# Difference between going full raw & raw/kibble



## ShatteringGlass (Jun 1, 2006)

Over the past couple years, I had my dogs off/on full raw, then back to kibble, then raw/kibble, then back to kibble, then most recently raw/kibble. They are now back on 100% raw and I am going to STAY that way! They are doing incredible.

Here's a comparison of my male.

These pics were taken a little over 3 months ago, when he was on a kibble/raw diet (kibble in the am, raw in the pm)


















And here we are now. These were taken yesterday.

































He's filled out more, gained good weight, and has more muscle tone. My senior female has developed new muscles in her backend and gained weight around her hips, where she used to be quite boney, I'm thrilled with the results and glad I went back!


----------



## Kev (Sep 11, 2011)

looks like more spots too!
beautiful dog


----------



## elisabeth_00117 (May 17, 2009)

> _DATA SUPPLIED_:
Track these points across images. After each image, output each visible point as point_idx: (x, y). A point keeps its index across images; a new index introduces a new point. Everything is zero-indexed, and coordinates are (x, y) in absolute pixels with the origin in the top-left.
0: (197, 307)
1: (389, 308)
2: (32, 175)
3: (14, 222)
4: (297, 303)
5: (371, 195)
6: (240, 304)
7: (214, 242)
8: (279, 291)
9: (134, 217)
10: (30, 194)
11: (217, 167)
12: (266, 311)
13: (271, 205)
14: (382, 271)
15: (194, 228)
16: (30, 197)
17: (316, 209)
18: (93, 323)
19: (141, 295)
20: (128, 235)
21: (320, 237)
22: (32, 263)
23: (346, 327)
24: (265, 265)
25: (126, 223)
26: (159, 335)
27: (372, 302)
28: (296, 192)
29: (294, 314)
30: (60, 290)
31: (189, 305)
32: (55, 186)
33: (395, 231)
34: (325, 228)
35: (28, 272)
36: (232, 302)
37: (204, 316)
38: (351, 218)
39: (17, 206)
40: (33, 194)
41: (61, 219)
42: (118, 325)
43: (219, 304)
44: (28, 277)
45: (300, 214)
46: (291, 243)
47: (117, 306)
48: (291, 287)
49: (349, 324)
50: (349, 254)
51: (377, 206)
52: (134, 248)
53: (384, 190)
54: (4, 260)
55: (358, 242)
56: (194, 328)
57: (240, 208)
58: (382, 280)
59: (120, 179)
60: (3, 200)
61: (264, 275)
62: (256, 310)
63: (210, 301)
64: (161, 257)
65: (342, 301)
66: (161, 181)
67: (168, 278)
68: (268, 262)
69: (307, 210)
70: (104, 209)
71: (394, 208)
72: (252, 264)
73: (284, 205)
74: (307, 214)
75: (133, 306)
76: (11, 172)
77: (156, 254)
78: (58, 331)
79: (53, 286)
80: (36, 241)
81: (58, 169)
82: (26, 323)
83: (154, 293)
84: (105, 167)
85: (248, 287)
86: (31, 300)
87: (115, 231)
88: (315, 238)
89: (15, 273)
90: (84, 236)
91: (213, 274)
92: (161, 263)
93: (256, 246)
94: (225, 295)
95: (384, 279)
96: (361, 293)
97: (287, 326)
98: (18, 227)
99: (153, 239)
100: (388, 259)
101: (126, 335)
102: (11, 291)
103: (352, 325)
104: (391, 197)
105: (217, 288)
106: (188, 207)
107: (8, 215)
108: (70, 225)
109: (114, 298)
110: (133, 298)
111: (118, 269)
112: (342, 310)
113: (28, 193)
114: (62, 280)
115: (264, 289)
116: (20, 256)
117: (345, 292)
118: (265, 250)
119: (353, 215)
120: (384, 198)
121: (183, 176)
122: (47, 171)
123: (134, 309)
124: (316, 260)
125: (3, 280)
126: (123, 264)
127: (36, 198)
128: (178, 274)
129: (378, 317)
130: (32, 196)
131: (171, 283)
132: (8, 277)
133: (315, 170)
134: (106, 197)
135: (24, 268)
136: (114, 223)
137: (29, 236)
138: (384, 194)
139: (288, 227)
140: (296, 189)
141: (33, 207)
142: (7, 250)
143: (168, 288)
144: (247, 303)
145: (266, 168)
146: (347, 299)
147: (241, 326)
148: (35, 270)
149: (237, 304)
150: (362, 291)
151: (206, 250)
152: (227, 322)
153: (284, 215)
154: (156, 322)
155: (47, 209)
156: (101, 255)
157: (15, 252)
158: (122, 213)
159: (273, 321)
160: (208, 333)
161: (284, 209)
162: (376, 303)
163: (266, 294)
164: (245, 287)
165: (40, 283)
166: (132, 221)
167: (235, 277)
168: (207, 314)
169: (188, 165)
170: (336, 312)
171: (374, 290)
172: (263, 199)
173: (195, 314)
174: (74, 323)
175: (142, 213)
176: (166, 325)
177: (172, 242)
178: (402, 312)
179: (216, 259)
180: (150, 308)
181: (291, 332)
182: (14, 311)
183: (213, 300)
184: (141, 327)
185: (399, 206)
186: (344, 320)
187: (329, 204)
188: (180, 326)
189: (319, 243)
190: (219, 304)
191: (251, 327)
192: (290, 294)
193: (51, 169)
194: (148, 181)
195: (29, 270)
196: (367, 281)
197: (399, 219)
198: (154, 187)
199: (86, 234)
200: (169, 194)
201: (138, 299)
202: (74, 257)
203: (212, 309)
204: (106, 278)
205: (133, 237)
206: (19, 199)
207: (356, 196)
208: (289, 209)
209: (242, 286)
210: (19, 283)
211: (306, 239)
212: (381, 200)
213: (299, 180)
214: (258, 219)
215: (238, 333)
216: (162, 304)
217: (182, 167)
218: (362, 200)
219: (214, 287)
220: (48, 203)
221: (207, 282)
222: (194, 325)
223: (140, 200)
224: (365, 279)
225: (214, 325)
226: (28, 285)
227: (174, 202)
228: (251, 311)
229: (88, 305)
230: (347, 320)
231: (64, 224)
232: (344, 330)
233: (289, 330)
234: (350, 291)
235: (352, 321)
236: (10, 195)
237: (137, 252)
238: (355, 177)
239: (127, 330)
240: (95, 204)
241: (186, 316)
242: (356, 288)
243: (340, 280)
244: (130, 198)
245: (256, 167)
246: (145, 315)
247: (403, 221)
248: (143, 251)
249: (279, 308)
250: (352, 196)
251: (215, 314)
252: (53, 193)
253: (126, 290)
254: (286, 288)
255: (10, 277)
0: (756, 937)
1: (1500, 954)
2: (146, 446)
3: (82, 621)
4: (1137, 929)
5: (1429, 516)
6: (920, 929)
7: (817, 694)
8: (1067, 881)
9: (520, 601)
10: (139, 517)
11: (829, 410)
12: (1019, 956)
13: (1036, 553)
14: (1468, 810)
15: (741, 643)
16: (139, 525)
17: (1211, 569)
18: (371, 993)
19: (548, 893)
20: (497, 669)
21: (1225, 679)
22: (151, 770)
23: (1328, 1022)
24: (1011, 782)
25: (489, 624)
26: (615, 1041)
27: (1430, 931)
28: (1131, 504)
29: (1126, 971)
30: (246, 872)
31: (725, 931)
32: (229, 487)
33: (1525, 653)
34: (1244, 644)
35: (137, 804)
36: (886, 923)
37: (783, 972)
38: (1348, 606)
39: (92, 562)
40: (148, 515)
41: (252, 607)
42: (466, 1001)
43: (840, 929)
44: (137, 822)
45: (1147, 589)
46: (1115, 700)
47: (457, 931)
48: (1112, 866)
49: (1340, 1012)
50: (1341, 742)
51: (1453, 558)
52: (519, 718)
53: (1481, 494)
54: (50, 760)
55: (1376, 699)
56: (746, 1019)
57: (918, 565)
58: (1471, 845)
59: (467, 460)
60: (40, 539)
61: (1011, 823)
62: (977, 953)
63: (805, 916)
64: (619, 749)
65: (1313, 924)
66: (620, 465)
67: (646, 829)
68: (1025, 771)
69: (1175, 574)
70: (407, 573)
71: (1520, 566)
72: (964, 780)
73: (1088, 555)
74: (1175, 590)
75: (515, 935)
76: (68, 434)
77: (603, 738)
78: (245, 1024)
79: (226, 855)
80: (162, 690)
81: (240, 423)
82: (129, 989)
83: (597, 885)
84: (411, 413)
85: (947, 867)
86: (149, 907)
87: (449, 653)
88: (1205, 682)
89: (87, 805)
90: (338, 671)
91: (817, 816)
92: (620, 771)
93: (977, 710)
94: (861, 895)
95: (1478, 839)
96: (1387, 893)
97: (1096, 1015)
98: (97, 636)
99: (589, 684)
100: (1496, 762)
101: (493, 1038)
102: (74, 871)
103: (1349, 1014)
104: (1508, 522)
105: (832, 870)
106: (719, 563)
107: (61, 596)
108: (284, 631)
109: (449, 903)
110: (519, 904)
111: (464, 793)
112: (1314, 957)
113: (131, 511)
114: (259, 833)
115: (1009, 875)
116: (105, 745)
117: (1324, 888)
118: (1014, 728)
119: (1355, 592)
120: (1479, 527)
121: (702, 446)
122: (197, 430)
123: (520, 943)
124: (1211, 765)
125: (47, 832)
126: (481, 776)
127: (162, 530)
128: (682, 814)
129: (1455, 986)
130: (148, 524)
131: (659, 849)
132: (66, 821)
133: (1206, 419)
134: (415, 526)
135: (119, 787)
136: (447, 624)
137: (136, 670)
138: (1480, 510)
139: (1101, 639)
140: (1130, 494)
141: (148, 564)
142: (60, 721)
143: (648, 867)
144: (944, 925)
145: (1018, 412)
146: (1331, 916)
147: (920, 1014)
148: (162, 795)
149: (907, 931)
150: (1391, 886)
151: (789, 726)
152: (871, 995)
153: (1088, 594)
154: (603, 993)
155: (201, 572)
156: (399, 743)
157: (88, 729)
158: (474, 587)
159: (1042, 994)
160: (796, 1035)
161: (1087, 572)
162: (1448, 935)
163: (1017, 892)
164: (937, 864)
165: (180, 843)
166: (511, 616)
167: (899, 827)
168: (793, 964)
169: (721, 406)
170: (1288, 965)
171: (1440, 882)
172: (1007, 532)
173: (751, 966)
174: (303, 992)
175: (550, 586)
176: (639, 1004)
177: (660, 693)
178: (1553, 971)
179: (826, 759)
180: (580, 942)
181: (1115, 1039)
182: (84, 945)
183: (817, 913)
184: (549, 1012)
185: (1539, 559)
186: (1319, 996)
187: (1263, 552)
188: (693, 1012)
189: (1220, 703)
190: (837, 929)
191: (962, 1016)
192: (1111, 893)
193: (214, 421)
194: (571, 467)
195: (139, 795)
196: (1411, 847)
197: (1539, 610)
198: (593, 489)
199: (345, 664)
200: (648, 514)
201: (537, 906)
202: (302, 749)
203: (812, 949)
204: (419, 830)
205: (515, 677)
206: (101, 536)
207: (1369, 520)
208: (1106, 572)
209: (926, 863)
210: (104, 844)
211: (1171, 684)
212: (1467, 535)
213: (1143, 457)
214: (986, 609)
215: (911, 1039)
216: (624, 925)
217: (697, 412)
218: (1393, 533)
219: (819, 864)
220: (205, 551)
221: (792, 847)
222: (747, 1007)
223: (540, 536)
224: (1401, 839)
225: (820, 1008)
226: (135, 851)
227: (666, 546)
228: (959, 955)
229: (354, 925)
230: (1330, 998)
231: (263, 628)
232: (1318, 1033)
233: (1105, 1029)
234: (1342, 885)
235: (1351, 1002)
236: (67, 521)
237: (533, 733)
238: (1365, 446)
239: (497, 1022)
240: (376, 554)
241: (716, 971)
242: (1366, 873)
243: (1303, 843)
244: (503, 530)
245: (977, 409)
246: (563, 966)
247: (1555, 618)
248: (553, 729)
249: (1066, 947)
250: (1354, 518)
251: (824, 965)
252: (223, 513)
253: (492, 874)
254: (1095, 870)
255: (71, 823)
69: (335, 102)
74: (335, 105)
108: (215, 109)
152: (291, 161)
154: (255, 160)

> _REQUIRED WORK_:
a: Summarize the raw-feeding thread in two sentences.
b: Write out the raw-feeding thread between "Over the past" and "are doing incredible.", inclusive.
The listing plays no part in this.

> _FULL SOLUTIONS_:
a: After switching their dogs among full raw, kibble, and a raw/kibble mix over the past couple of years, the original poster has put them back on 100% raw and intends to keep them there. Compared with photos from a little over three months earlier on the kibble/raw diet, the male has filled out, gained weight, and gained muscle tone, and the senior female has developed new muscles in her backend and gained weight around her hips.

b:
Over the past couple years, I had my dogs off/on full raw, then back to kibble, then raw/kibble, then back to kibble, then most recently raw/kibble. They are now back on 100% raw and I am going to STAY that way! They are doing incredible.